Aydın Üniversitesi Mühendislik Fakültesi Elektrik-Elektronik Mühendisliği Bölümü Öğretim Üyesi Yrd. Doç Dr. Saeid Karamzadeh, insanlığın son dönemlerdeki teknolojik gelişmelerle birlikte bir radyasyon denizi içinde yaşadığını ifade ederek, “Radyasyon bilindiği gibi elektromanyetik dalgalar ve parçacıklar halinde enerji yayılımı olarak tanımlanıyor.
Kısa vadede ve kısa aralıklarla maruz kalınan radyasyon ciddi bir tehlike oluşturmazken, uzun süreli ve şiddetli maruz kalınan radyasyon, başta genetik bozulma olmak üzere birçok rahatsızlığa sebebiyet verebiliyor.

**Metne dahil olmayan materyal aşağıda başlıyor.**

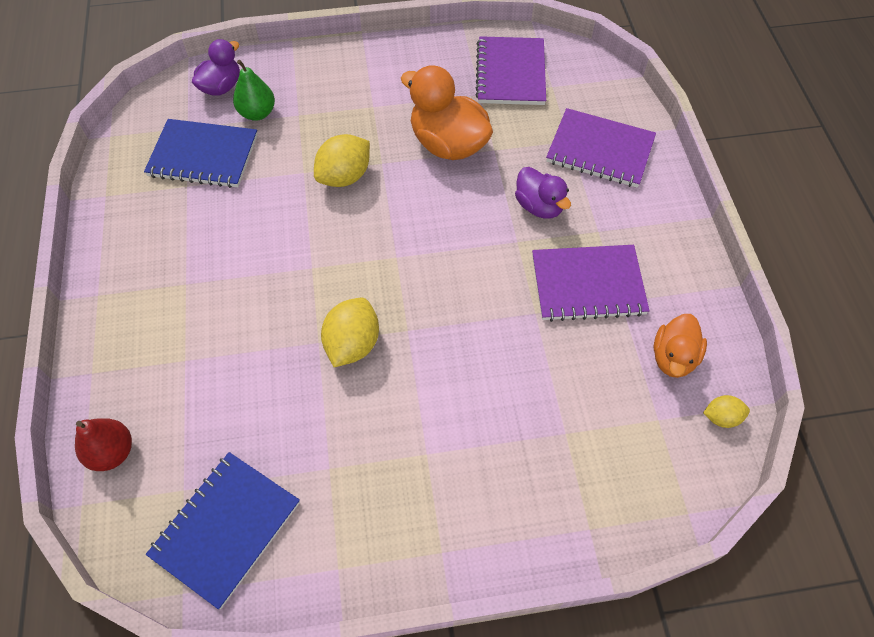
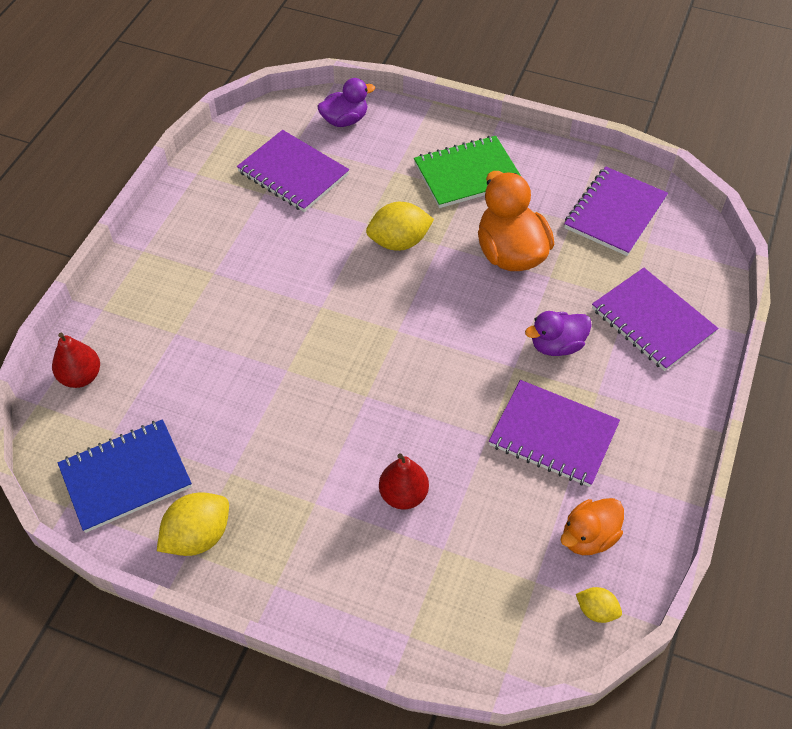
camera: 30 degrees right, 5 degrees down
(203, 156) = (293, 173): blue notebook -> purple notebook
(257, 113) = (360, 155): green pear -> none
(352, 344) = (313, 385): yellow lemon -> yellow lemon (198, 536)
(365, 91) = (467, 174): none -> green notebook
(499, 403) = (403, 495): none -> red pear
(539, 206) = (556, 345): purple duck -> purple duck turned 75 degrees clockwise

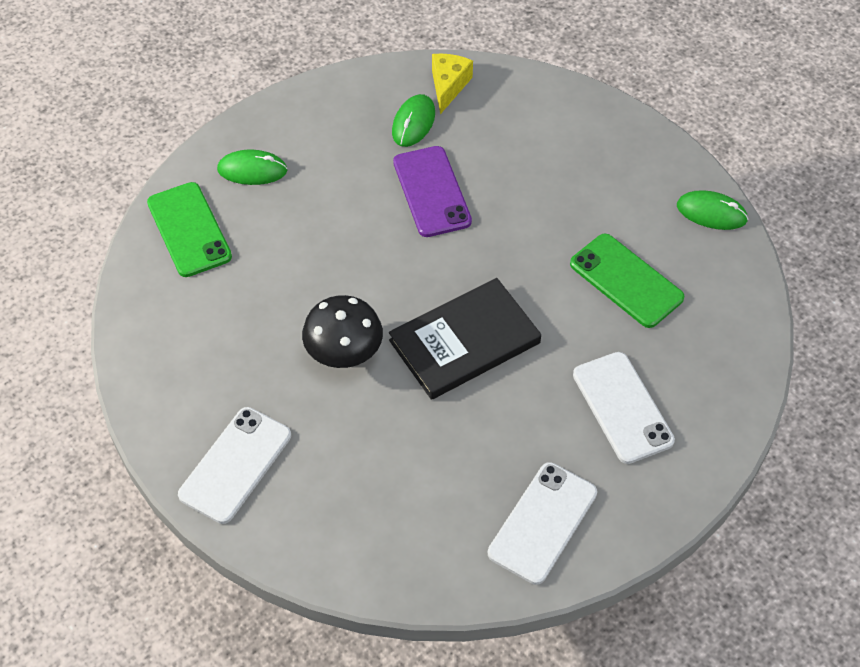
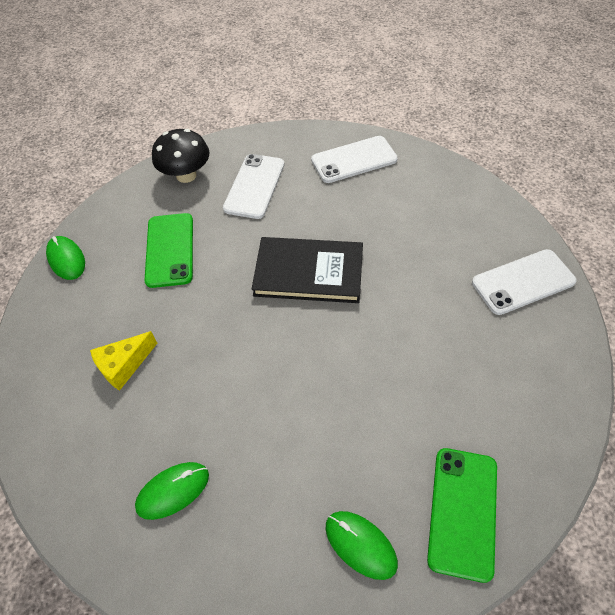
camera: 140 degrees left, 0 degrees up
(344, 354) = (398, 312): black mushroom -> black mushroom (186, 175)
(431, 192) = (224, 404): purple phone -> none
(448, 86) = (103, 513): yellow cheese -> yellow cheese (124, 365)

Sadece cep telefonları ve tabletler değil, evde bulunan ve alternatif akımla çalışan mikrodalga fırın, derin donduruculu buzdolabı, televizyon, hatta saç kurutma makinesi gibi birçok cihaz, az ya da çok radyasyon yayıyor. Dolayısıyla insan günlük hayatında bir radyasyon denizi içinde yüzüyor. Bu tehlikeli denizden korunmak ise çok küçük önlemlerle mümkün” diye konuştu.
‘Uslu dursun’ diye akıllı telefon verilmemeli
Radyoaktif yaşamdan korunmak için bu tip cihazları mümkün olduğunca az kullanmanın önemli olduğunu ifade eden Karamzadeh, “Özellikle çocuklu aileler ve anneler, bu tip cihazlara karşı daha dikkatli olmalı. Çocuğun odasından bu tip cihazları mümkün olduğunca uzak tutmalı. Son dönemlerde bebek veya çocukların eline ‘uslu dursun’ diye akıllı telefonu ya da tableti tutuşturan anne-babaları sıklıkla görüyoruz. Gelişme çağındaki çocuklar açısından bu son derece yanlış bir hareket.
Genel yaşam alanında ise radyasyon yaydığı bilinen cihazlar mümkün olduğunca az kullanılmalı. Örneğin yemeğimizi mikrodalga fırın yerine ocakta ısıtırsak, cep telefonuyla konuşurken kulaklık kullanırsak, derin donduruculu buzdolabı yerine normal tip buzdolabı kullanırsak, banyodan sonra saç kurutma makinesi değil havlu kullanırsak, tasarruflu ampulleri dikkatli kullanırsak radyasyon bulutunu bir nebze de olsa inceltiriz” dedi.